We would like to know also the impacts of the warn on composed conditions.
For example in:
rule "App1_TriggerExpected"
when $chainStep:App1ChainStep(
HasChain
, HasParent
, !$chainStep.Deprecated
, Status in ("error", "closed")
, Places != null
, Analysis != null)
then
..
end
if we have the warn on the first condition HasChain, how is resolved the when clause ?
Does other conditions are evaluated too (with iteration on all App1ChainStep objects) or some "index" are still used to help ?
If its matter, we are using flags as boolean (and not Boolean) to ensure false value as default.
Edit:
The problem may be linked to extended classes. In our use case we have something like:
declare BaseChainStep
parent : GUID
deprecated : boolean
end
declare App1ChainStep extends BaseChainStep
// specific App1 fields
end
BaseChainStep fields may be manipulated in rules using App1ChainStep objects or BaseChainStep objects.
rule "deprecateApp1"
when $app1:App1ChainStep( BusinessLogicCondition )
then
modify($app1) {
setDeprecated(true)
}
end
Then the deprecated flag is propagated to App1 children using "PropagateDeprecation" rule.
Boolean flag causing warn are declared in BaseChainStep class.
Although you are deviating from the conventional way of accessing attributes, this should not trigger the warning you have reported.
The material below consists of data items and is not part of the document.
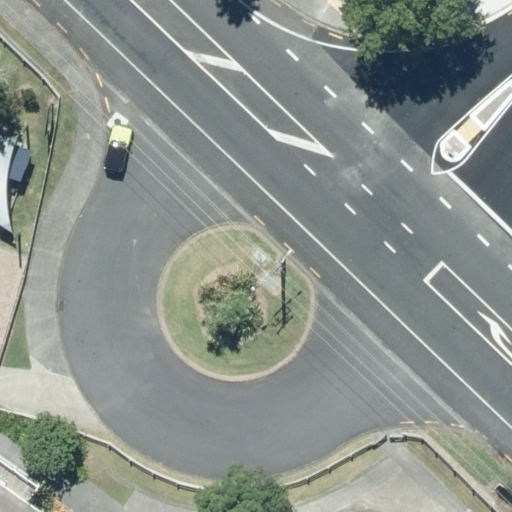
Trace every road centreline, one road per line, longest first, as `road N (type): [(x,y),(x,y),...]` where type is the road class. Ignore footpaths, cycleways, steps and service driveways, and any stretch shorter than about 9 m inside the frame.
road 1 (primary): [(389,217),(296,147),(146,0)]
road 2 (residential): [(389,217),(511,93)]
road 3 (primary): [(511,333),(389,217)]
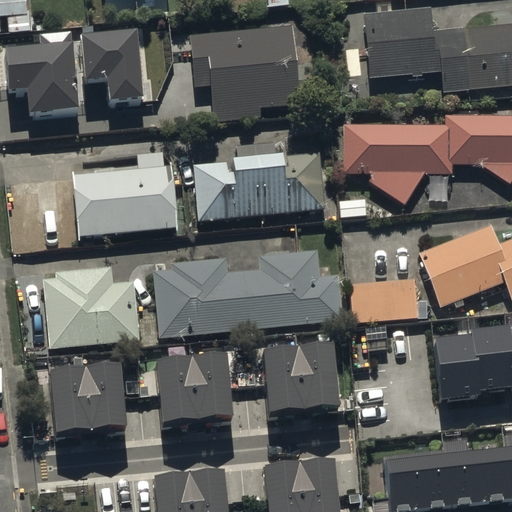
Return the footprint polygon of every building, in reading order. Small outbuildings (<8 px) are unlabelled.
[(442,80),(444,101),(511,94),(511,31),(433,39),(431,15),(364,22),(370,87),(442,80)] [(261,118),(301,113),(292,34),(189,45),(195,96),(211,94),(215,130),(261,125),(261,118)] [(110,119),(144,116),(138,48),(82,53),(86,98),(108,96),(110,119)] [(73,59),(6,66),(11,108),(28,106),(31,131),(80,126),(73,59)] [(511,123),(445,123),(445,133),(344,132),(343,182),(373,182),(369,189),(403,212),(423,182),(453,182),(453,172),(480,173),(509,192),(511,187),(511,123)] [(193,174),(199,229),(325,217),(320,162),(193,174)] [(72,185),(79,248),(178,237),(171,175),(72,185)] [(490,234),(419,263),(441,317),(505,291),(511,309),(511,248),(498,254),(490,234)] [(259,264),(260,277),(228,280),(226,266),(172,271),(172,278),(154,280),(160,347),(343,329),(338,284),(320,286),(318,259),(259,264)] [(134,290),(113,292),(111,275),(56,281),(56,287),(43,288),(50,357),(140,348),(134,290)] [(353,331),(418,326),(415,287),(350,292),(353,331)] [(511,348),(510,349),(509,344),(471,348),(472,353),(436,357),(442,417),(481,412),(480,407),(511,403),(511,348)] [(335,364),(265,369),(270,433),(340,428),(335,364)] [(228,373),(159,380),(166,443),(235,436),(228,373)] [(122,383),(52,390),(58,453),(128,447),(122,383)] [(511,444),(381,459),(387,511),(511,497),(511,444)] [(266,486),(268,511),(338,511),(336,479),(266,486)] [(227,511),(225,489),(155,496),(156,511),(227,511)]
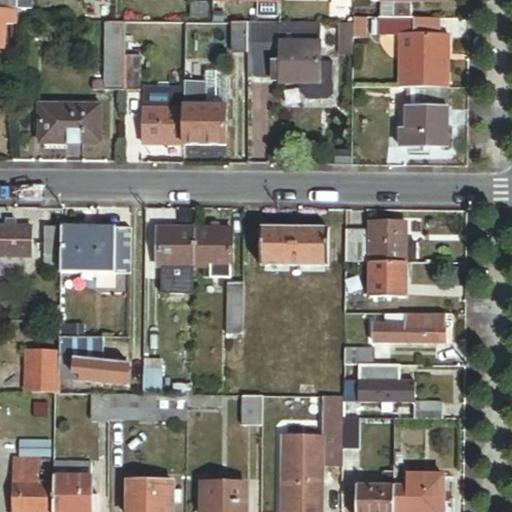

I can't reproduce this using 6.3.0. You should add (a) the Drools version (b) the Java code for a class BaseChainStep with which the problem can be reproduced with the rule as shown.
This is another (much simpler) way of writing rules combining boolean attributes:
rule bool1
when
X( big, fast )
then
System.out.println( "big fast X" );
end
You may even use boolean operators:
rule bool2
when
X( big && ! fast )
then
System.out.println( "big slow X" );
end
Note the simple use of field name, assuming conventional naming, e.g., big for the field, isBig and setBig for the accessors.